── MATERIAL SUPPLIED

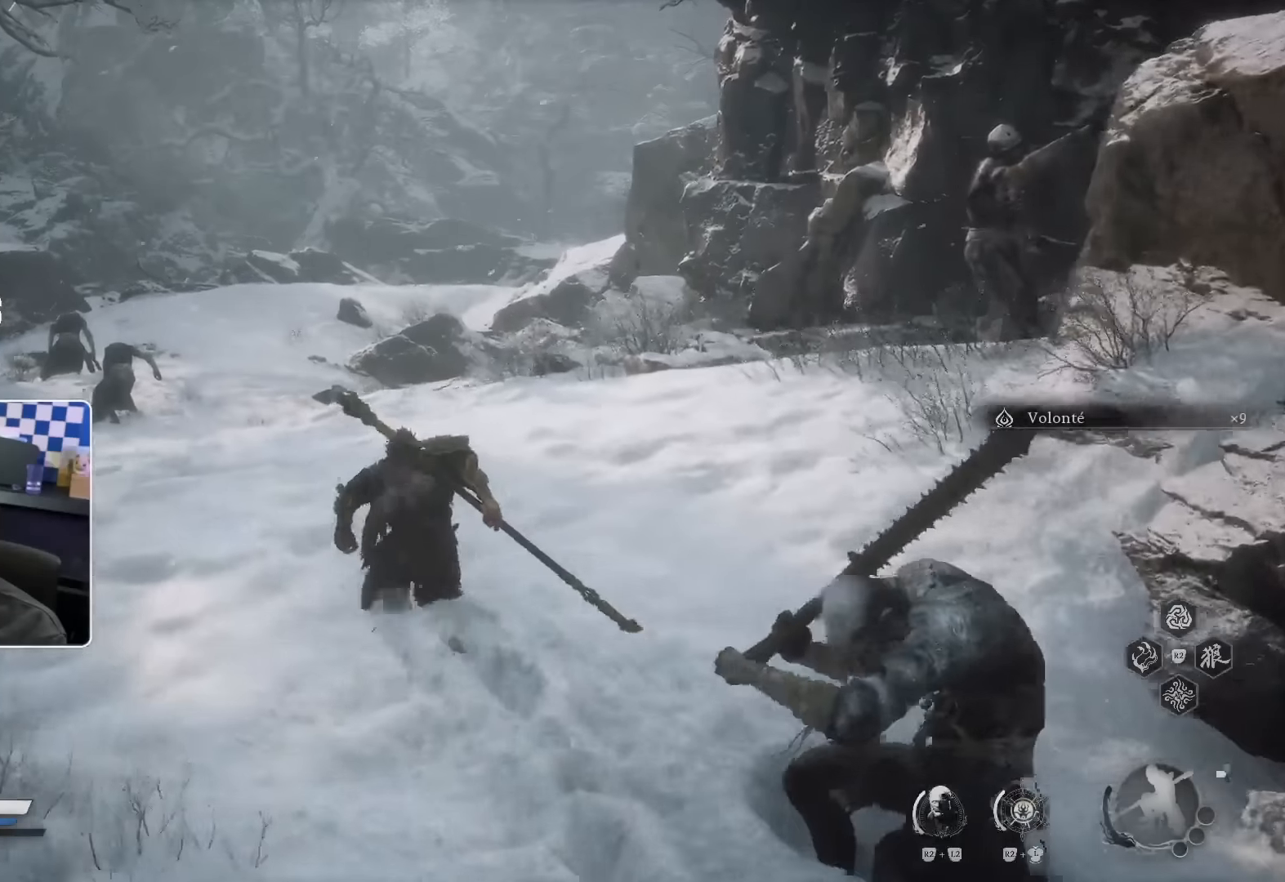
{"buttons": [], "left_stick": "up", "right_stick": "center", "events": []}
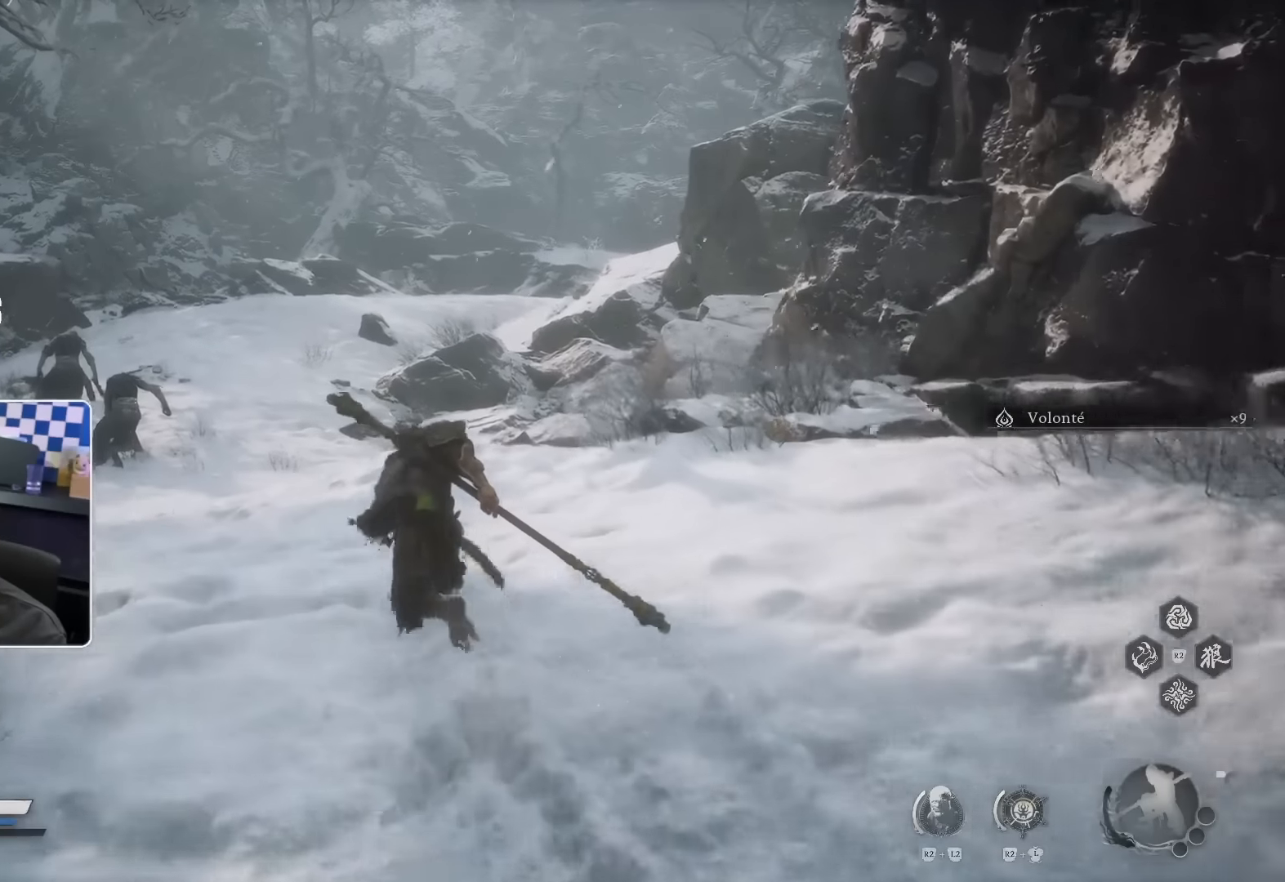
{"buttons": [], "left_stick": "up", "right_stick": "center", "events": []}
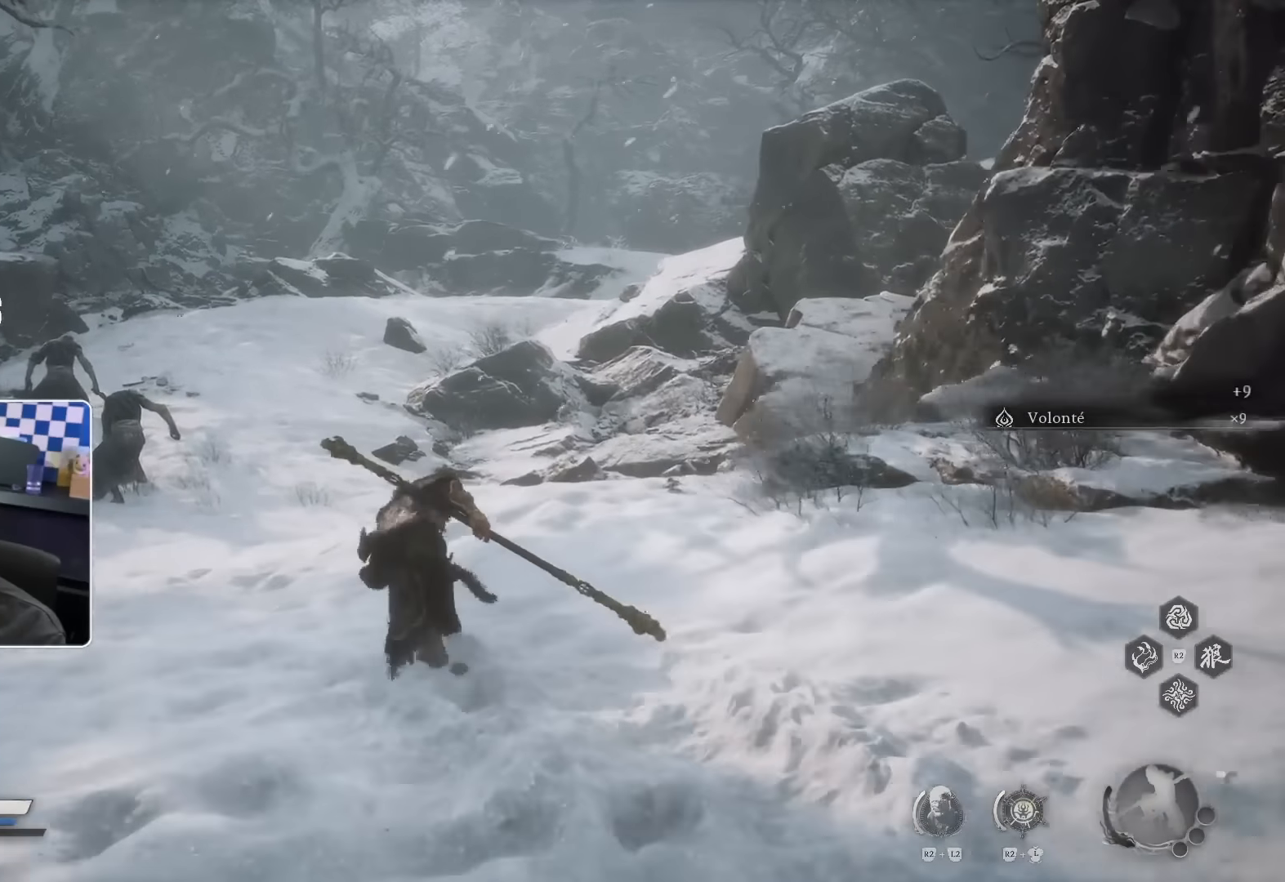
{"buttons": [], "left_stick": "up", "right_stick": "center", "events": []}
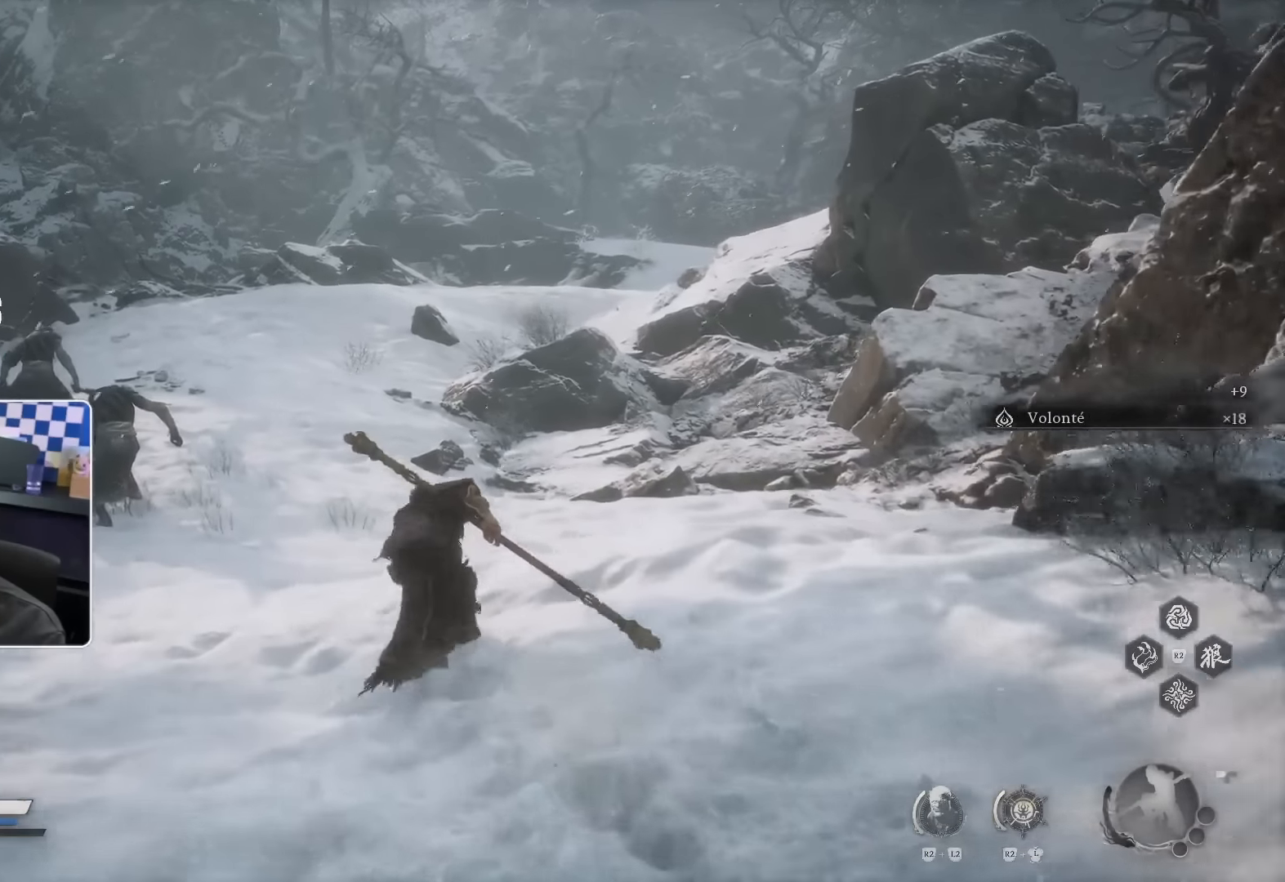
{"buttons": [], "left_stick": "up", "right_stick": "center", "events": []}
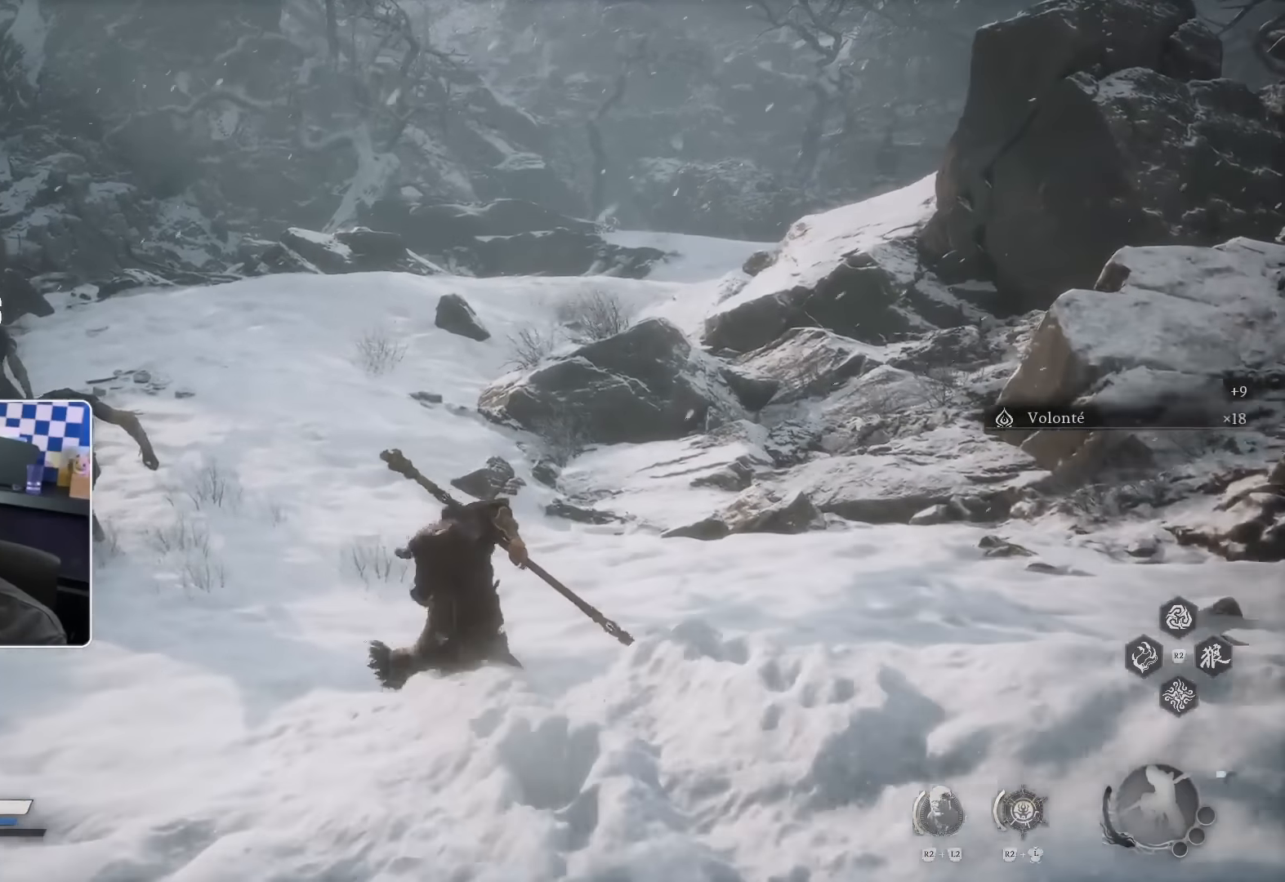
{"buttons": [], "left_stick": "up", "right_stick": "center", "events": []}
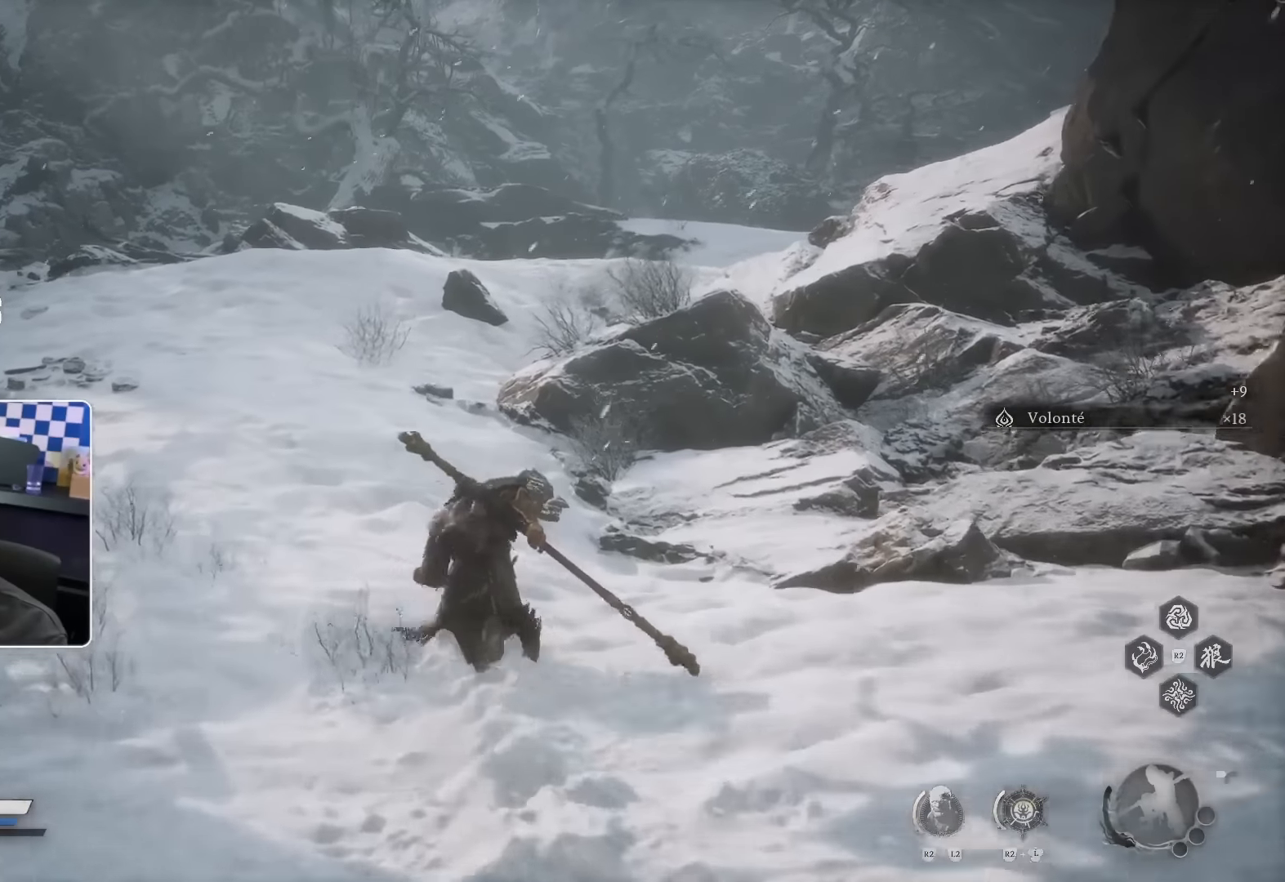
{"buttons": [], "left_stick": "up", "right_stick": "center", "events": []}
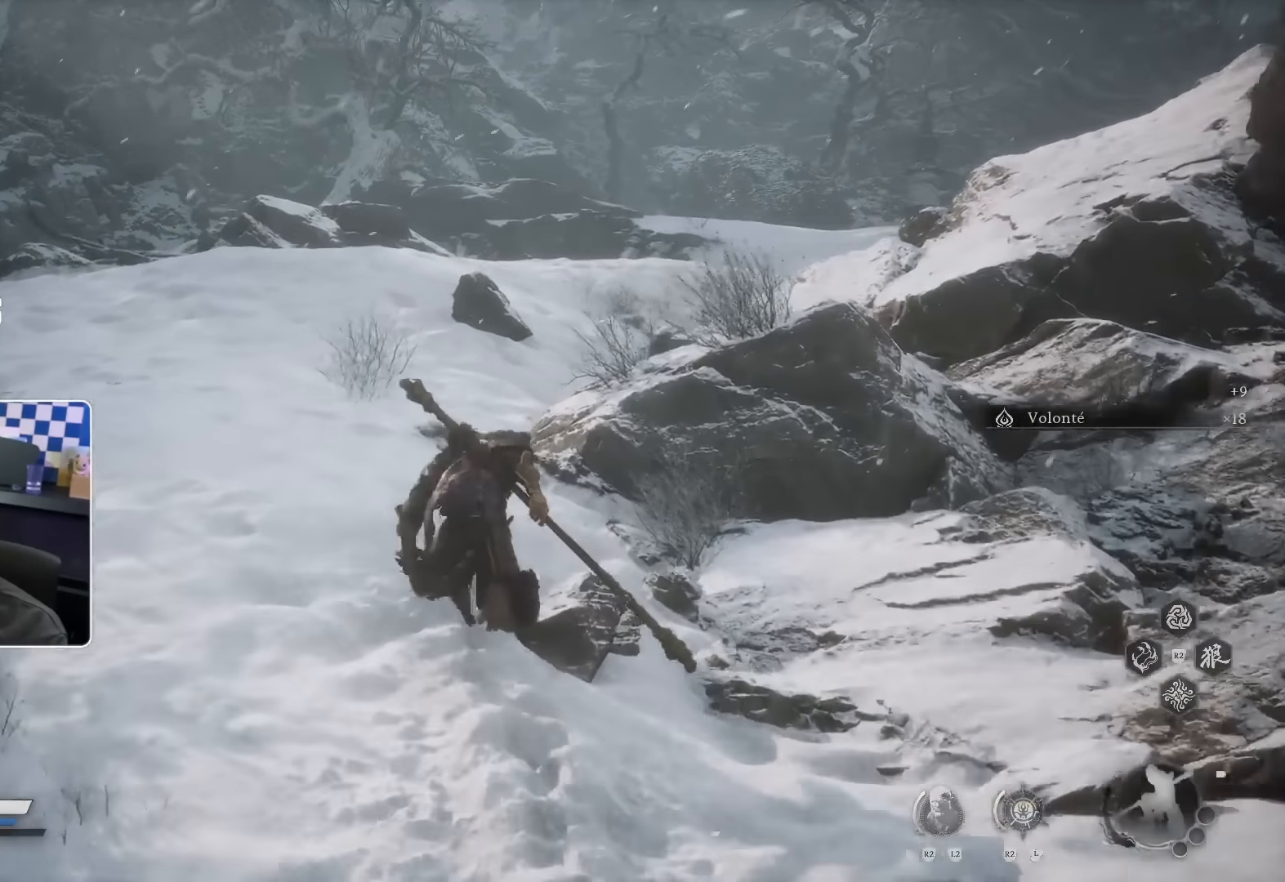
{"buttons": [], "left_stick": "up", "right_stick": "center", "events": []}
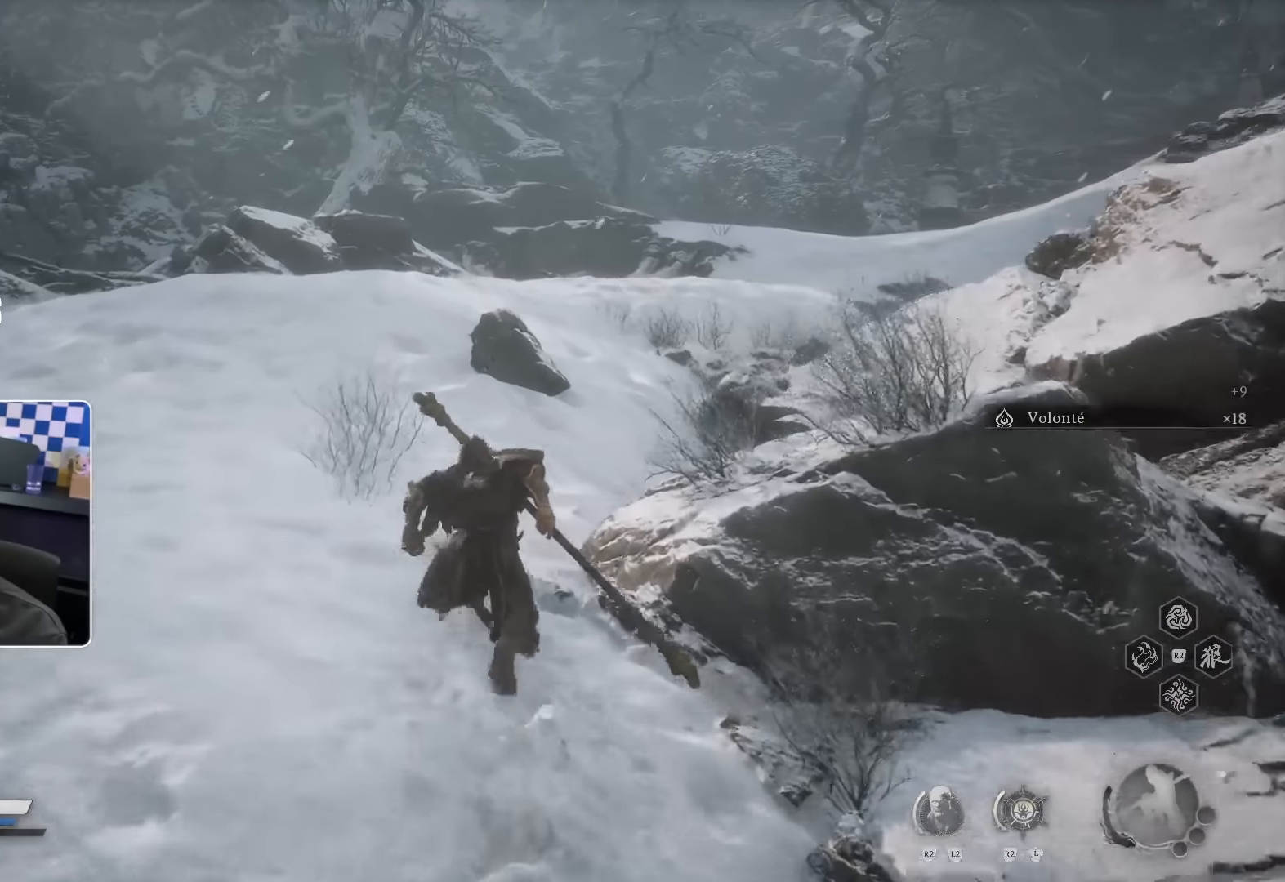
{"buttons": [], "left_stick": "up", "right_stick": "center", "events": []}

────

▶ _WORK REQUIRED_
Would you set down every line of the data above exactly, skipping the pictures?

▶ _WORKED SOLUTION_
{"buttons": [], "left_stick": "up", "right_stick": "center", "events": []}
{"buttons": [], "left_stick": "up", "right_stick": "center", "events": []}
{"buttons": [], "left_stick": "up", "right_stick": "center", "events": []}
{"buttons": [], "left_stick": "up", "right_stick": "center", "events": []}
{"buttons": [], "left_stick": "up", "right_stick": "center", "events": []}
{"buttons": [], "left_stick": "up", "right_stick": "center", "events": []}
{"buttons": [], "left_stick": "up", "right_stick": "center", "events": []}
{"buttons": [], "left_stick": "up", "right_stick": "center", "events": []}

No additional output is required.